Análise:
Isolados (Isolados / 2014 / Brasil) dir.Tomas Portella
por
Lucas Wagner
Não é raro se apontar
que o Cinema brasileiro pouco se dedica à exploração de obras cujo objetivo não
passa de exercício de gênero, não ambicionando algo deveras profundo ou
singular, por assim dizer. Cinema desse tipo é, quando bem feito, refrescante
em sua pureza despretensiosa, e o Brasil aos poucos demonstra tendência a se
dedicar um pouco mais a isso. Mas, se suas comédias se mostram, em grande parte
das vezes, sofríveis, há relativo pouco tempo, 2 Coelhos foi um esforço digno no caminho do Cinema de gênero, e
agora esse Isolados revela-se uma
tentativa não menos louvável nessa trilha ao conseguir equilibrar-se
eficazmente entre o slasher (horror
com assassinos psicopatas) e o terror psicológico.
Com roteiro do diretor
Tomas Portella e Mariana Vielmond, a história acompanha o psiquiatra Lauro
(Bruno Gagliasso) e sua namorada Renata (Regine Alves). Ambos fazem uma viagem
de férias a uma casinha isolada sem saber que nas redondezas vem ocorrendo uma
série de sangrentos assassinatos de mulheres. Depois que Renata é atacada (por
favor, isso não é spoiler, mas sim
muito previsível), Lauro se vê pressionado ao ter que lidar com os sádicos e
com a depressão da namorada.
Ao nunca mostrar
fisicamente os tais sádicos, Isolados consegue
transformar esses supostos vilões em seres infinitamente mais assustadores e
ameaçadores do que se realmente os víssemos, já que assim ganham matéria de
fantasmas, quase sobrenaturais. Além disso, o longa ganha pontos ao conseguir
imprimir uma constante atmosfera de claustrofobia pela sombria fotografia de
Gustavo Hadba, que transforma aquele universo em algo sem vida e frio. Ainda, a
fotografia merece créditos por conseguir fazer com que boa parte da obra se
passe em um ambiente iluminado por velas ou por uma lareira, conseguindo nunca
deixar o espectador confuso ou cego diante do que ocorre, mas alcança o efeito
desejado de imprimir um tom macabro e infernal aos acontecimentos que tomam
conta da narrativa a partir de sua metade. O design de produção também se mostra eficaz ao construir uma casa
que passa a sensação de mal assombrada sem nunca escancarar esse efeito.

- [O QUE FAZER]:
1. Segundo a análise de Isolados, quem fez a fotografia do filme?
2. Reescreva em forma de lista o parágrafo da análise de Isolados que começa com "Com roteiro do diretor", mantendo os fatos principais.
3. Reproduza da análise de Isolados o trecho que vai de "Com roteiro do" até "depressão da namorada.", inclusive.

- [MATERIAL FORNECIDO]:
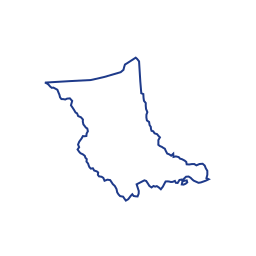 Turvo, Santa Catarina, Brazil (Equal Earth projection), rotated 22°
{"feature_id": "56859067B30250296279332", "entity_name": "Turvo", "entity_type": "district", "adm_level": 2, "iso_a3": "BRA", "parent_name": "Brazil", "parent_adm1": "Santa Catarina", "projection": "equal_earth", "projection_center": [-49.676, -28.894], "detail": "fine", "context": "isolated", "style": "outline", "palette": "blue", "viewbox_px": 256, "rotation_deg": 22, "n_neighbors": 0, "source": "geoboundaries", "source_scale": "gbopen_adm2", "svg_char_len": 2392}
<svg xmlns="http://www.w3.org/2000/svg" viewBox="0 0 256 256"><g transform="rotate(22 128 128)"><path d="M198.5,157.1L198.9,154.0L200.1,151.4L202.4,150.3L204.7,150.7L206.8,151.6L208.6,152.2L211.1,152.3L213.9,152.4L215.9,151.2L217.5,149.8L219.4,148.1L220.7,146.8L222.0,145.3L219.5,145.1L219.1,141.7L217.6,138.0L215.2,136.2L213.2,134.1L210.6,133.2L207.8,134.6L205.4,137.0L202.9,136.6L200.6,137.6L198.4,138.9L196.0,139.7L194.7,137.6L192.7,137.0L189.8,136.7L187.6,136.9L185.9,136.0L183.0,136.4L181.0,137.8L179.6,134.9L178.4,137.5L176.3,137.0L173.9,137.0L171.4,134.9L169.9,133.4L168.2,133.2L166.4,132.8L164.3,132.8L162.4,132.2L161.6,130.0L160.7,127.9L161.1,124.7L159.2,123.9L157.3,122.8L154.6,123.0L152.7,121.6L150.9,121.8L149.6,120.2L148.7,118.4L146.9,117.2L145.3,114.5L142.7,113.9L141.1,111.4L140.1,108.8L140.0,106.0L137.6,103.6L136.1,100.7L135.1,98.2L132.6,96.8L131.1,94.2L129.5,90.8L127.3,90.8L121.9,80.1L113.3,62.1L110.5,60.5L108.8,59.9L102.9,68.3L101.4,70.3L101.6,72.9L102.0,75.8L100.3,79.0L86.7,89.7L77.4,96.2L75.3,97.6L57.2,106.0L34.0,117.0L36.4,117.1L38.2,117.6L40.3,118.7L42.2,119.3L43.7,118.5L45.8,118.7L48.2,119.0L50.2,121.1L51.9,122.8L53.5,125.0L55.4,126.1L57.4,125.4L59.1,125.1L60.5,123.6L63.0,122.3L66.1,123.8L66.6,128.3L68.7,129.7L71.0,131.3L73.6,133.3L75.3,133.5L77.3,135.6L80.4,135.7L83.0,137.0L83.7,139.0L85.3,141.4L87.1,142.4L88.7,143.4L90.4,143.7L92.0,146.0L91.7,148.7L92.4,151.0L90.9,151.9L89.2,152.4L88.9,155.0L87.9,159.0L87.9,162.1L89.9,164.1L89.3,166.8L91.9,168.5L93.5,169.2L95.9,169.3L98.4,170.0L99.6,171.5L101.4,172.3L102.1,174.7L104.3,175.9L105.8,177.7L107.1,178.9L108.8,179.6L110.5,178.5L112.6,180.1L115.2,179.9L117.0,180.4L117.6,182.7L119.2,183.7L121.8,183.1L123.8,183.5L126.0,185.7L128.3,183.6L131.0,183.0L133.2,184.5L134.9,185.7L137.5,186.7L140.2,188.9L142.1,191.7L144.2,193.2L146.2,194.1L149.2,193.5L151.4,195.0L153.2,196.1L154.9,193.9L156.0,189.8L156.8,187.8L158.6,188.9L160.3,188.6L162.5,187.9L162.5,184.9L161.6,182.4L157.1,177.0L162.8,170.4L164.7,170.3L167.2,172.0L169.5,173.7L172.1,174.3L173.4,172.2L175.1,172.2L176.5,171.1L178.6,171.5L181.4,172.5L182.3,169.3L182.6,166.1L182.9,163.5L184.8,162.6L186.3,162.2L188.0,162.0L189.6,161.2L191.3,159.5L192.9,160.9L194.6,160.4L195.2,156.9L197.2,155.6L198.5,157.1ZM198.5,157.1L199.0,160.2L200.7,159.7L202.3,158.1L203.3,156.2L202.1,154.6L200.2,155.7L198.5,157.1Z" fill="none" stroke="#1e3a8a" stroke-width="2"/></g></svg>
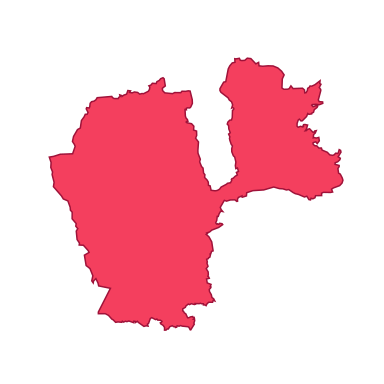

- [AS RESPOSTAS]:
1. Gustavo Hadba.

2.
- Roteiro: Tomas Portella (o diretor) e Mariana Vielmond.
- Protagonistas: o psiquiatra Lauro (Bruno Gagliasso) e sua namorada Renata (Regine Alves).
- Os dois viajam de férias a uma casinha isolada sem saber que há uma série de assassinatos sangrentos de mulheres nas redondezas.
- Depois que Renata é atacada, Lauro precisa lidar com os sádicos e com a depressão da namorada.

3.
Com roteiro do diretor
Tomas Portella e Mariana Vielmond, a história acompanha o psiquiatra Lauro
(Bruno Gagliasso) e sua namorada Renata (Regine Alves). Ambos fazem uma viagem
de férias a uma casinha isolada sem saber que nas redondezas vem ocorrendo uma
série de sangrentos assassinatos de mulheres. Depois que Renata é atacada (por
favor, isso não é spoiler, mas sim
muito previsível), Lauro se vê pressionado ao ter que lidar com os sádicos e
com a depressão da namorada.